- [RAW RECORDS]:
----
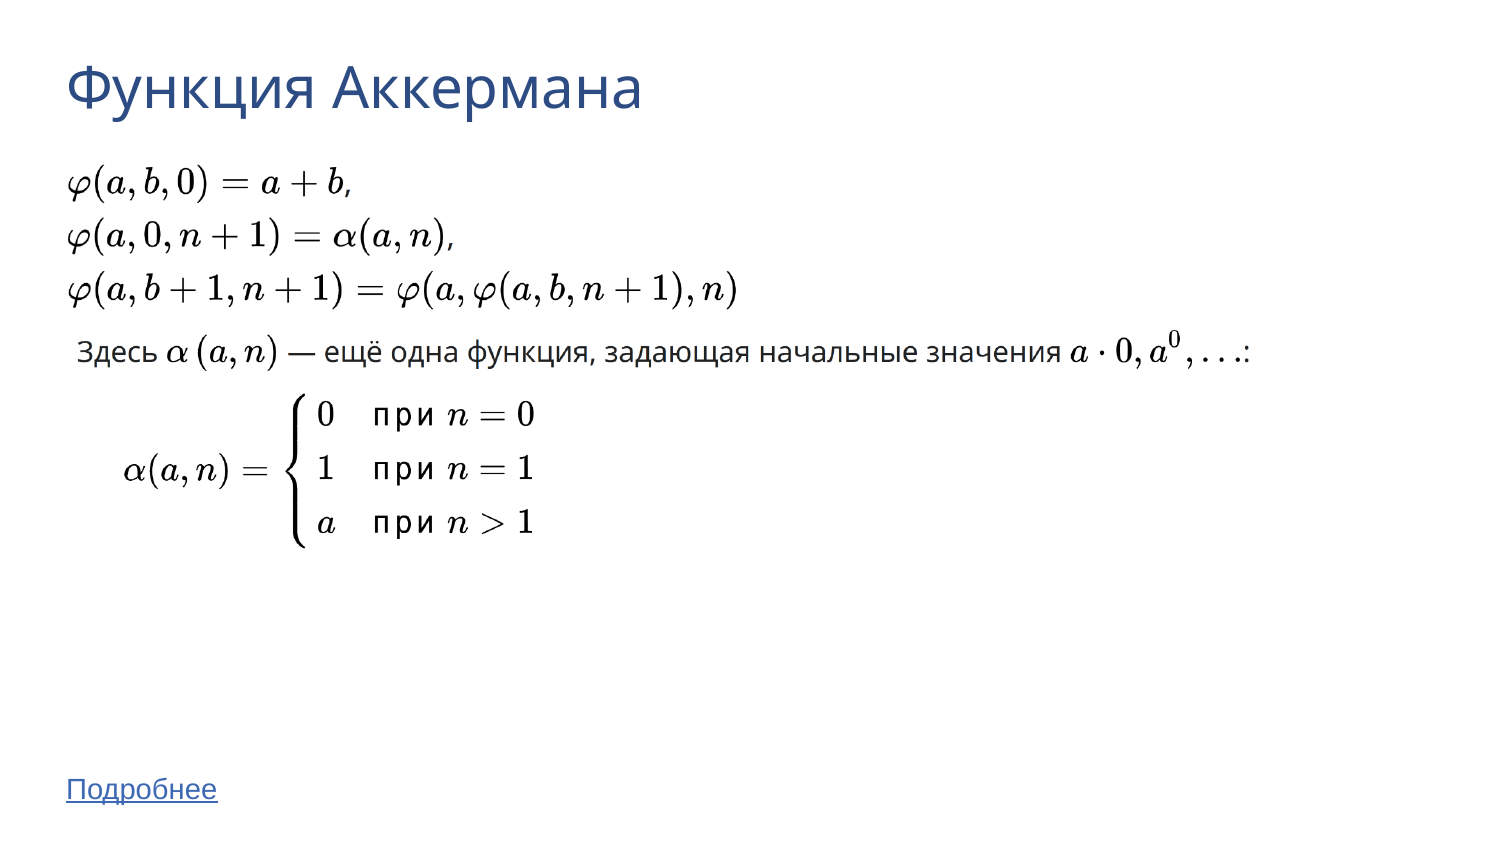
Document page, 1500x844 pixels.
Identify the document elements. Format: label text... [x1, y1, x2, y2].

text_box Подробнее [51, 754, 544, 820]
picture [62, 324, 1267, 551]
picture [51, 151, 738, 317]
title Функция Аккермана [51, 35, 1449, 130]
----
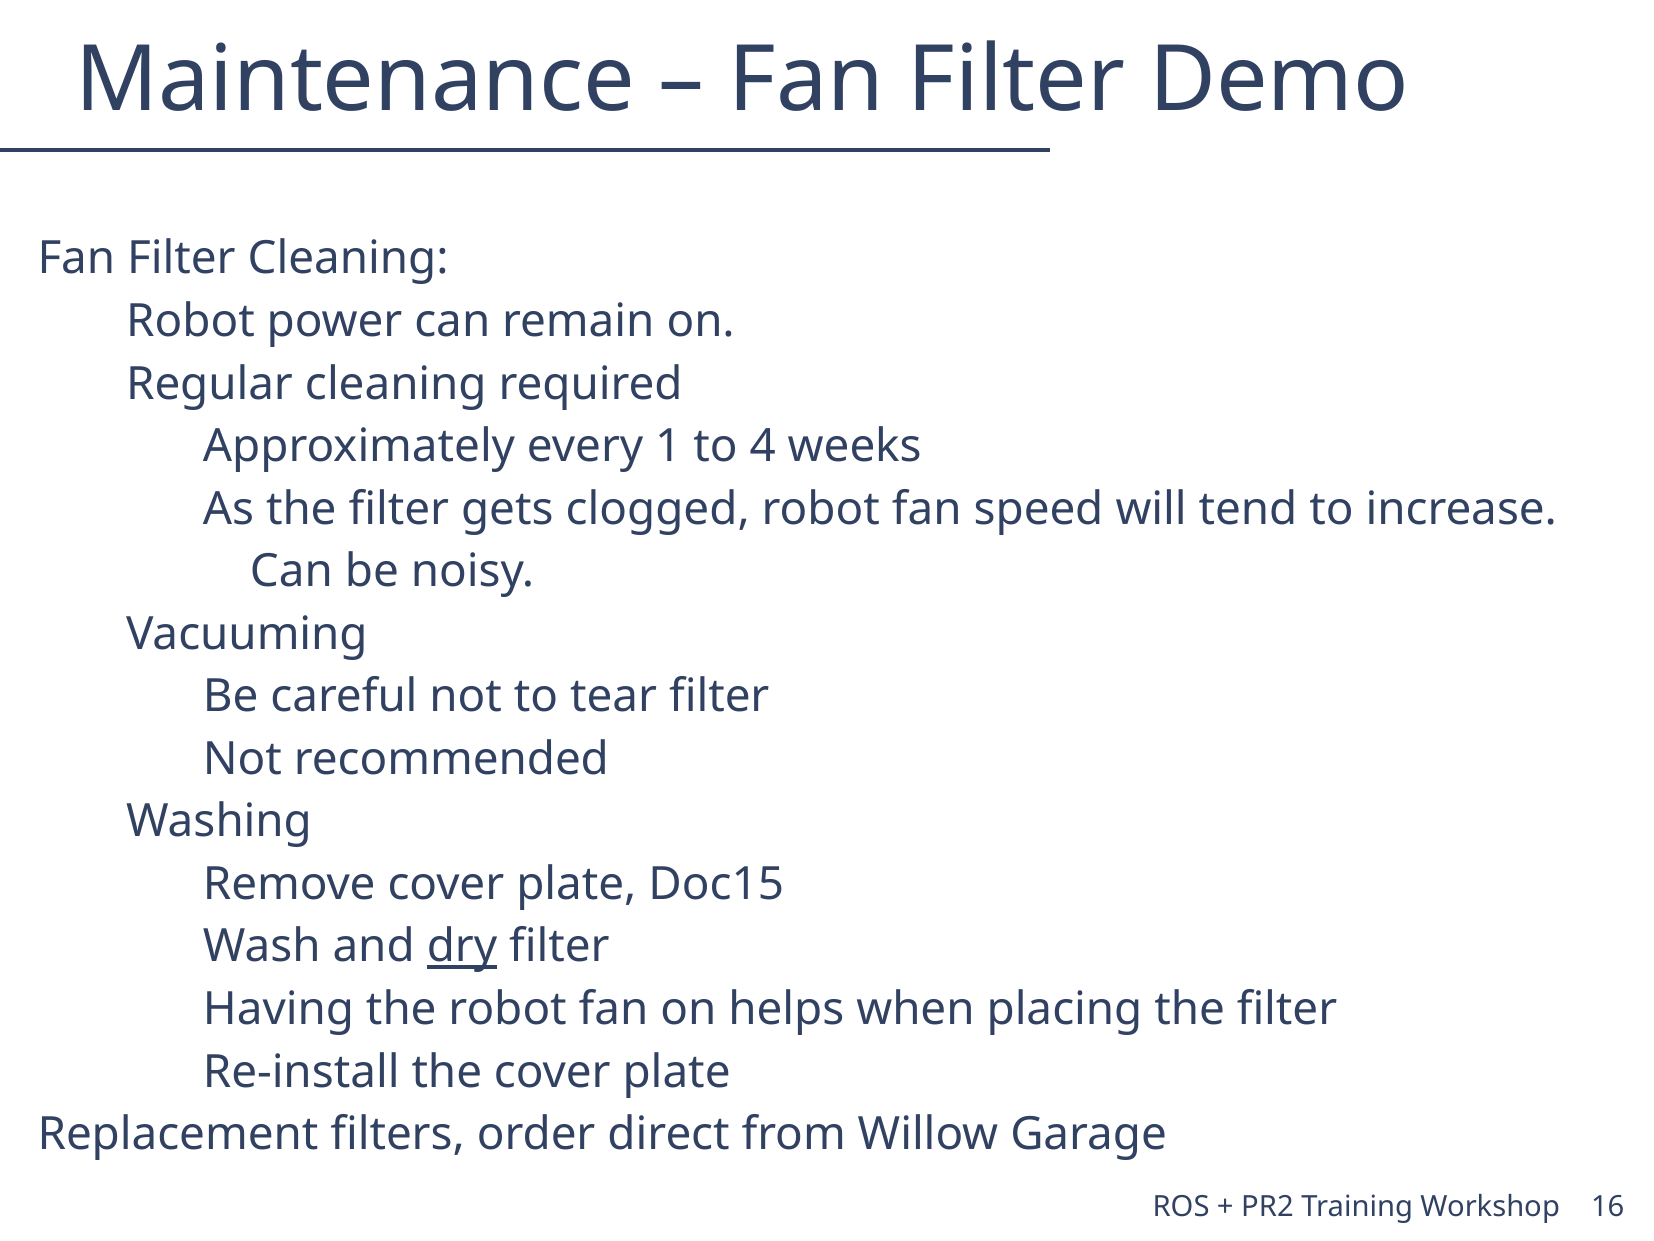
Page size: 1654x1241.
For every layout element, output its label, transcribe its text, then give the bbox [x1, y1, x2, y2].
----
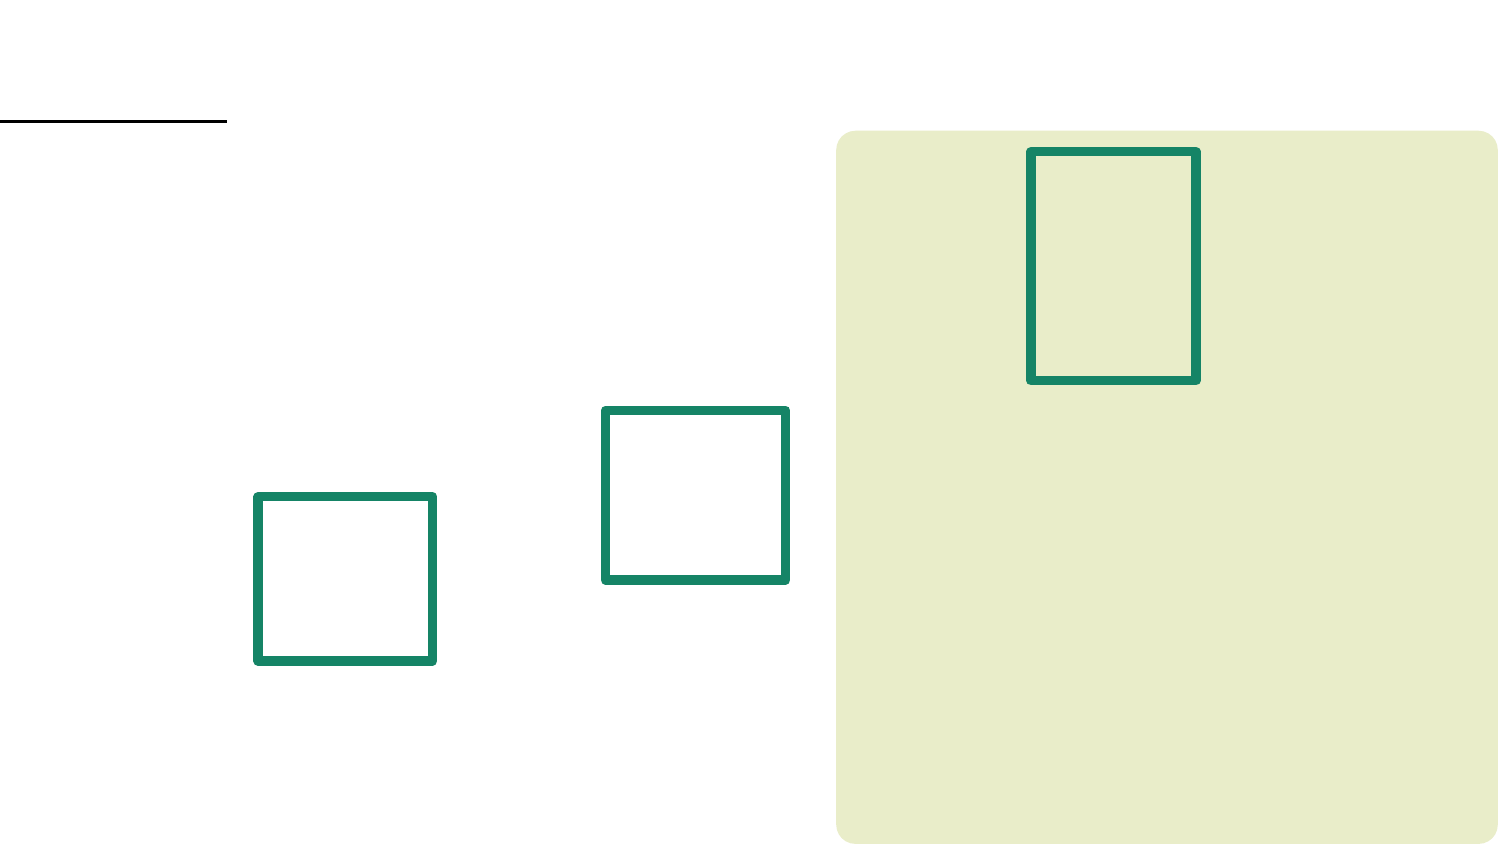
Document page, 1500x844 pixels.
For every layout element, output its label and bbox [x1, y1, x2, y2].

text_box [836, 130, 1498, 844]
----
- [GIVEN PROBLEM]:
Count the lines in the listing above that contain the string "output", treating uppercase and lowercase as different. Reply with the number alone.

- [ANSWER IN FULL]:
2